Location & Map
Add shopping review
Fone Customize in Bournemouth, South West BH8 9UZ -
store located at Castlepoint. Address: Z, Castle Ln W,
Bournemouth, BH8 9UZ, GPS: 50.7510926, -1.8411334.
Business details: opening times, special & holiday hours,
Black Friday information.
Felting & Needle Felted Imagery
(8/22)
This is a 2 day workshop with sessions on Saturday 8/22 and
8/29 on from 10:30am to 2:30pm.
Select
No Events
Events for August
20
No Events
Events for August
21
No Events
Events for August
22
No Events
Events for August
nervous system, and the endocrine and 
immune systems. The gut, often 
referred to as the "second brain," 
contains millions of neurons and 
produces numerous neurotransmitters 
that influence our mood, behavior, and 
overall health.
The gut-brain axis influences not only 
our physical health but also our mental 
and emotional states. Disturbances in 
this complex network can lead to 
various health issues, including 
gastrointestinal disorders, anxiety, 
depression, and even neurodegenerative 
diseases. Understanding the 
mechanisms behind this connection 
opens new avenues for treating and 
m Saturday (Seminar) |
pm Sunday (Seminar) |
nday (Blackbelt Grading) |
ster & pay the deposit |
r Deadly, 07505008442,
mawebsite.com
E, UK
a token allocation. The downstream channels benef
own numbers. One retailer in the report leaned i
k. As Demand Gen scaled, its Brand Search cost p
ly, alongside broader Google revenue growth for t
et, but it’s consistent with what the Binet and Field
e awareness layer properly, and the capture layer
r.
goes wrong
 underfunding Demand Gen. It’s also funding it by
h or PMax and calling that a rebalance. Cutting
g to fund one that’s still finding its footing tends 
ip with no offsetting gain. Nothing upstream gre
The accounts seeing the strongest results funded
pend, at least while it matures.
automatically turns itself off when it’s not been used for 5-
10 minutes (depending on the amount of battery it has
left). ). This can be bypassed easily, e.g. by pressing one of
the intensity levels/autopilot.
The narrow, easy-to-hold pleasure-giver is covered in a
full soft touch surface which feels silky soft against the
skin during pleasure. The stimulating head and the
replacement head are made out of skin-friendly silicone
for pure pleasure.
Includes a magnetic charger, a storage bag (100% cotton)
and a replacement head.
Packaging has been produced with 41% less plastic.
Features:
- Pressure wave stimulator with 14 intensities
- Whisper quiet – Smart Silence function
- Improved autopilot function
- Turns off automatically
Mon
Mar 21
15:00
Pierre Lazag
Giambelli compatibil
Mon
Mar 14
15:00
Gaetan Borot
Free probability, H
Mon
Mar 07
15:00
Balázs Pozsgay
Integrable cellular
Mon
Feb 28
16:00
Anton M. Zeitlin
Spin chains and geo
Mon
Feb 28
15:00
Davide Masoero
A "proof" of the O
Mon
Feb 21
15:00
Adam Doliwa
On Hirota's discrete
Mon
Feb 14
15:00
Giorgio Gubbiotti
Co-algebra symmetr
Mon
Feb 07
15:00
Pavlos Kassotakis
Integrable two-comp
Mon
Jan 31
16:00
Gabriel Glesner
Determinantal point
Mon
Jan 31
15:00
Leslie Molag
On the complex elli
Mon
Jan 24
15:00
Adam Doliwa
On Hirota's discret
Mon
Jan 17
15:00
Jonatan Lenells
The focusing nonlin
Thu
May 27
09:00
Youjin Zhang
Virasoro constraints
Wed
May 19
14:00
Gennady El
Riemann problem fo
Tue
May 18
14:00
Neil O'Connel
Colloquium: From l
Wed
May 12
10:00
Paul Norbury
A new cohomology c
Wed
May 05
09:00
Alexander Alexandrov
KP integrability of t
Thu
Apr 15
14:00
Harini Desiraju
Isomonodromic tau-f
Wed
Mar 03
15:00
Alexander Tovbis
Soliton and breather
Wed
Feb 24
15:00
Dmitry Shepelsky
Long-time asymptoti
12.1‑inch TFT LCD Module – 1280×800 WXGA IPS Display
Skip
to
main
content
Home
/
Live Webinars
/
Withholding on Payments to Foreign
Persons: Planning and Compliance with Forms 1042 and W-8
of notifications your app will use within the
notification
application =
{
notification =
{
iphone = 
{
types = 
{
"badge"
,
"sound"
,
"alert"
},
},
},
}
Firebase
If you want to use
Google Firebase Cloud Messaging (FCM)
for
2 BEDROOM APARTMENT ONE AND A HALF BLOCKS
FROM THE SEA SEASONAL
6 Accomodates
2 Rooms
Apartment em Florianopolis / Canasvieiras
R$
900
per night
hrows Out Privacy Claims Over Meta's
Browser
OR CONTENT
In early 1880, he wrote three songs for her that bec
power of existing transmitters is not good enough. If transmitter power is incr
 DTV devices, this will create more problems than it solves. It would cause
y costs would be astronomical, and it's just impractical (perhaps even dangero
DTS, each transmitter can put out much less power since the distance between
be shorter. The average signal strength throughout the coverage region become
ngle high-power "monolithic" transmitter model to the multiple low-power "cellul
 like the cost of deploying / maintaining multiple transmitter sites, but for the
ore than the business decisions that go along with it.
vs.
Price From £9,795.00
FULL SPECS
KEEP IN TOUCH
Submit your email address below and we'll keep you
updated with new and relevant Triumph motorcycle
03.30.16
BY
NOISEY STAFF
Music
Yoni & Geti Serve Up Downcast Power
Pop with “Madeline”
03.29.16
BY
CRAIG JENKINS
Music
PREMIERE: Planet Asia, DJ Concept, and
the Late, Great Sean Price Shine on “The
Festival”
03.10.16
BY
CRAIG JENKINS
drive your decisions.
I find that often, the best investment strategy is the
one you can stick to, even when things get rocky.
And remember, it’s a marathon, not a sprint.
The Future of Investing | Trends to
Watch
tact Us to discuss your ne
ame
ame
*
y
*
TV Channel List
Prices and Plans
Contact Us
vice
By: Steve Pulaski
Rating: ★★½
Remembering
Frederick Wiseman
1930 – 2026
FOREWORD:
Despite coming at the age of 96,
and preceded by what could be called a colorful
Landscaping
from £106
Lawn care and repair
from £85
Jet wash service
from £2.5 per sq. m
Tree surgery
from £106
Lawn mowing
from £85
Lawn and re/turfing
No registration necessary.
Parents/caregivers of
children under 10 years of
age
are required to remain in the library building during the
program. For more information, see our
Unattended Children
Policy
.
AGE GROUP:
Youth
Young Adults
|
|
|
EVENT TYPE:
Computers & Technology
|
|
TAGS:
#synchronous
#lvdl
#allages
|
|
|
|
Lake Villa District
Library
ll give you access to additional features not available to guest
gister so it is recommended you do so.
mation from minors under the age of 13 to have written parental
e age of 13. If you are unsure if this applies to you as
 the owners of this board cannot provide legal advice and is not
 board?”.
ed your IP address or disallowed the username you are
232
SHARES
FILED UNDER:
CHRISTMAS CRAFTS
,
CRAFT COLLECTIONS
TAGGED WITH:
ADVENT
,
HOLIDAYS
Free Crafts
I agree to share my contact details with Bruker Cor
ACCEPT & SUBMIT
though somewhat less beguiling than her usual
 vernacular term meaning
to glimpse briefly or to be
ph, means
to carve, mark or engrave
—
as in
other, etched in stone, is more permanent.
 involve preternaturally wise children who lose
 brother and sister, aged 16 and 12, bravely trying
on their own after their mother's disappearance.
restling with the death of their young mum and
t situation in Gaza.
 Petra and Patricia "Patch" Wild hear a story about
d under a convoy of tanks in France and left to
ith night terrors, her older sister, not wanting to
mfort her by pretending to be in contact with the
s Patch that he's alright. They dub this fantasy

_ _ _

§ **What you should do**
Each line above should be copied exactly, with no line missing.

§ **Exercise solution**
Location & Map
Add shopping review
Fone Customize in Bournemouth, South West BH8 9UZ -
store located at Castlepoint. Address: Z, Castle Ln W,
Bournemouth, BH8 9UZ, GPS: 50.7510926, -1.8411334.
Business details: opening times, special & holiday hours,
Black Friday information.
Felting & Needle Felted Imagery
(8/22)
This is a 2 day workshop with sessions on Saturday 8/22 and
8/29 on from 10:30am to 2:30pm.
Select
No Events
Events for August
20
No Events
Events for August
21
No Events
Events for August
22
No Events
Events for August
nervous system, and the endocrine and 
immune systems. The gut, often 
referred to as the "second brain," 
contains millions of neurons and 
produces numerous neurotransmitters 
that influence our mood, behavior, and 
overall health.
The gut-brain axis influences not only 
our physical health but also our mental 
and emotional states. Disturbances in 
this complex network can lead to 
various health issues, including 
gastrointestinal disorders, anxiety, 
depression, and even neurodegenerative 
diseases. Understanding the 
mechanisms behind this connection 
opens new avenues for treating and 
m Saturday (Seminar) |
pm Sunday (Seminar) |
nday (Blackbelt Grading) |
ster & pay the deposit |
r Deadly, 07505008442,
mawebsite.com
E, UK
a token allocation. The downstream channels benef
own numbers. One retailer in the report leaned i
k. As Demand Gen scaled, its Brand Search cost p
ly, alongside broader Google revenue growth for t
et, but it’s consistent with what the Binet and Field
e awareness layer properly, and the capture layer
r.
goes wrong
 underfunding Demand Gen. It’s also funding it by
h or PMax and calling that a rebalance. Cutting
g to fund one that’s still finding its footing tends 
ip with no offsetting gain. Nothing upstream gre
The accounts seeing the strongest results funded
pend, at least while it matures.
automatically turns itself off when it’s not been used for 5-
10 minutes (depending on the amount of battery it has
left). ). This can be bypassed easily, e.g. by pressing one of
the intensity levels/autopilot.
The narrow, easy-to-hold pleasure-giver is covered in a
full soft touch surface which feels silky soft against the
skin during pleasure. The stimulating head and the
replacement head are made out of skin-friendly silicone
for pure pleasure.
Includes a magnetic charger, a storage bag (100% cotton)
and a replacement head.
Packaging has been produced with 41% less plastic.
Features:
- Pressure wave stimulator with 14 intensities
- Whisper quiet – Smart Silence function
- Improved autopilot function
- Turns off automatically
Mon
Mar 21
15:00
Pierre Lazag
Giambelli compatibil
Mon
Mar 14
15:00
Gaetan Borot
Free probability, H
Mon
Mar 07
15:00
Balázs Pozsgay
Integrable cellular
Mon
Feb 28
16:00
Anton M. Zeitlin
Spin chains and geo
Mon
Feb 28
15:00
Davide Masoero
A "proof" of the O
Mon
Feb 21
15:00
Adam Doliwa
On Hirota's discrete
Mon
Feb 14
15:00
Giorgio Gubbiotti
Co-algebra symmetr
Mon
Feb 07
15:00
Pavlos Kassotakis
Integrable two-comp
Mon
Jan 31
16:00
Gabriel Glesner
Determinantal point
Mon
Jan 31
15:00
Leslie Molag
On the complex elli
Mon
Jan 24
15:00
Adam Doliwa
On Hirota's discret
Mon
Jan 17
15:00
Jonatan Lenells
The focusing nonlin
Thu
May 27
09:00
Youjin Zhang
Virasoro constraints
Wed
May 19
14:00
Gennady El
Riemann problem fo
Tue
May 18
14:00
Neil O'Connel
Colloquium: From l
Wed
May 12
10:00
Paul Norbury
A new cohomology c
Wed
May 05
09:00
Alexander Alexandrov
KP integrability of t
Thu
Apr 15
14:00
Harini Desiraju
Isomonodromic tau-f
Wed
Mar 03
15:00
Alexander Tovbis
Soliton and breather
Wed
Feb 24
15:00
Dmitry Shepelsky
Long-time asymptoti
12.1‑inch TFT LCD Module – 1280×800 WXGA IPS Display
Skip
to
main
content
Home
/
Live Webinars
/
Withholding on Payments to Foreign
Persons: Planning and Compliance with Forms 1042 and W-8
of notifications your app will use within the
notification
application =
{
notification =
{
iphone = 
{
types = 
{
"badge"
,
"sound"
,
"alert"
},
},
},
}
Firebase
If you want to use
Google Firebase Cloud Messaging (FCM)
for
2 BEDROOM APARTMENT ONE AND A HALF BLOCKS
FROM THE SEA SEASONAL
6 Accomodates
2 Rooms
Apartment em Florianopolis / Canasvieiras
R$
900
per night
hrows Out Privacy Claims Over Meta's
Browser
OR CONTENT
In early 1880, he wrote three songs for her that bec
power of existing transmitters is not good enough. If transmitter power is incr
 DTV devices, this will create more problems than it solves. It would cause
y costs would be astronomical, and it's just impractical (perhaps even dangero
DTS, each transmitter can put out much less power since the distance between
be shorter. The average signal strength throughout the coverage region become
ngle high-power "monolithic" transmitter model to the multiple low-power "cellul
 like the cost of deploying / maintaining multiple transmitter sites, but for the
ore than the business decisions that go along with it.
vs.
Price From £9,795.00
FULL SPECS
KEEP IN TOUCH
Submit your email address below and we'll keep you
updated with new and relevant Triumph motorcycle
03.30.16
BY
NOISEY STAFF
Music
Yoni & Geti Serve Up Downcast Power
Pop with “Madeline”
03.29.16
BY
CRAIG JENKINS
Music
PREMIERE: Planet Asia, DJ Concept, and
the Late, Great Sean Price Shine on “The
Festival”
03.10.16
BY
CRAIG JENKINS
drive your decisions.
I find that often, the best investment strategy is the
one you can stick to, even when things get rocky.
And remember, it’s a marathon, not a sprint.
The Future of Investing | Trends to
Watch
tact Us to discuss your ne
ame
ame
*
y
*
TV Channel List
Prices and Plans
Contact Us
vice
By: Steve Pulaski
Rating: ★★½
Remembering
Frederick Wiseman
1930 – 2026
FOREWORD:
Despite coming at the age of 96,
and preceded by what could be called a colorful
Landscaping
from £106
Lawn care and repair
from £85
Jet wash service
from £2.5 per sq. m
Tree surgery
from £106
Lawn mowing
from £85
Lawn and re/turfing
No registration necessary.
Parents/caregivers of
children under 10 years of
age
are required to remain in the library building during the
program. For more information, see our
Unattended Children
Policy
.
AGE GROUP:
Youth
Young Adults
|
|
|
EVENT TYPE:
Computers & Technology
|
|
TAGS:
#synchronous
#lvdl
#allages
|
|
|
|
Lake Villa District
Library
ll give you access to additional features not available to guest
gister so it is recommended you do so.
mation from minors under the age of 13 to have written parental
e age of 13. If you are unsure if this applies to you as
 the owners of this board cannot provide legal advice and is not
 board?”.
ed your IP address or disallowed the username you are
232
SHARES
FILED UNDER:
CHRISTMAS CRAFTS
,
CRAFT COLLECTIONS
TAGGED WITH:
ADVENT
,
HOLIDAYS
Free Crafts
I agree to share my contact details with Bruker Cor
ACCEPT & SUBMIT
though somewhat less beguiling than her usual
 vernacular term meaning
to glimpse briefly or to be
ph, means
to carve, mark or engrave
—
as in
other, etched in stone, is more permanent.
 involve preternaturally wise children who lose
 brother and sister, aged 16 and 12, bravely trying
on their own after their mother's disappearance.
restling with the death of their young mum and
t situation in Gaza.
 Petra and Patricia "Patch" Wild hear a story about
d under a convoy of tanks in France and left to
ith night terrors, her older sister, not wanting to
mfort her by pretending to be in contact with the
s Patch that he's alright. They dub this fantasy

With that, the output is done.